----- QUOTED PASSAGE
When you feel you are under siege, anything is justified, and it is impossible to think critically about your behavior. The blinders are on and there’s no way to remove them. The Simon Wiesenthal Center sends out emails reassuring its Jewish customers with the phrase, “The light of hope, the light of freedom, the light of Jewish values and solidarity.” In their own impregnable self-image, Jews have higher ethical standards than anyone else—a light unto the nations. Israel is a paragon of moral behavior, no matter what the rest of the world thinks.
This reminded me of an article by Kim Chernin, writing in Tikkun in 2002 (discussed here, p. 11). She wonders why so many Jews “have trouble being critical of Israel.” She finds several obstacles to criticism of Israel:
A conviction that Jews are always in danger, always have been, and therefore are in danger now. Which leads to:
2. The insistence that a criticism is an attack and will lead to our destruction. Which is rooted in:
3. The supposition that any negativity towards Jews (or Israel) is a sign of anti-Semitism and will (again, inevitably) lead to our destruction. . . .
6. An even more hidden belief that a sufficient amount of suffering confers the right to violence. . . .
----------
----- DATA
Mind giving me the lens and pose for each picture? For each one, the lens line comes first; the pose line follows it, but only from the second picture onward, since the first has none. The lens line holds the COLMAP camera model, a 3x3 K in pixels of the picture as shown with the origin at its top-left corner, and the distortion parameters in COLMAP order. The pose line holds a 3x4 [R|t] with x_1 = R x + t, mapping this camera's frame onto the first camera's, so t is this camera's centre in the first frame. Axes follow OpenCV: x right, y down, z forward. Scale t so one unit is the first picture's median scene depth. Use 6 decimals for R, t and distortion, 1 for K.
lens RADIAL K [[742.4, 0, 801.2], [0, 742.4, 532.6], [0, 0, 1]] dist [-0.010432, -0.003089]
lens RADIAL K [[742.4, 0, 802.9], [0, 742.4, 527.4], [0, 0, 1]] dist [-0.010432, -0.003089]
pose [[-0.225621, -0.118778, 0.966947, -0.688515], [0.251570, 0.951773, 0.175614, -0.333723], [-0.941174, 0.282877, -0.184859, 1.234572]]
----------
----- DATA
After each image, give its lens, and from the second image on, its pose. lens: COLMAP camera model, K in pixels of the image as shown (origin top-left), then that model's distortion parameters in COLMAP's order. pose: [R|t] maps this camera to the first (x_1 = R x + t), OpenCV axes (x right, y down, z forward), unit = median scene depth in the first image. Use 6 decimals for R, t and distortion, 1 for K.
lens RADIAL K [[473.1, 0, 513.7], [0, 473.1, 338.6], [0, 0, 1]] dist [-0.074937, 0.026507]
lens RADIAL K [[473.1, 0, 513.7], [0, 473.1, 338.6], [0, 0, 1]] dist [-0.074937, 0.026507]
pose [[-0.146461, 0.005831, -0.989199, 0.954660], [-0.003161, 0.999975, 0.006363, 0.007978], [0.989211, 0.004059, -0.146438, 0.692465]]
----------
WORK TASK 1:
In the passage on criticism of Israel, condense the paragraph beginning "This reminded me of an article by Kim Chernin" into a single shorter sentence that keeps its main facts.
WORK TASK 2:
From the passage on criticism of Israel, extract the text verbatim, beginning at the words "This reminded me" and stopping after "destruction. . . .".
The material is not required for the work that follows.

EXERCISE SOLUTION 1:
In a 2002 Tikkun article, Kim Chernin asks why so many Jews "have trouble being critical of Israel" and identifies several obstacles to such criticism.

EXERCISE SOLUTION 2:
This reminded me of an article by Kim Chernin, writing in Tikkun in 2002 (discussed here, p. 11). She wonders why so many Jews “have trouble being critical of Israel.” She finds several obstacles to criticism of Israel:
A conviction that Jews are always in danger, always have been, and therefore are in danger now. Which leads to:
2. The insistence that a criticism is an attack and will lead to our destruction. Which is rooted in:
3. The supposition that any negativity towards Jews (or Israel) is a sign of anti-Semitism and will (again, inevitably) lead to our destruction. . . .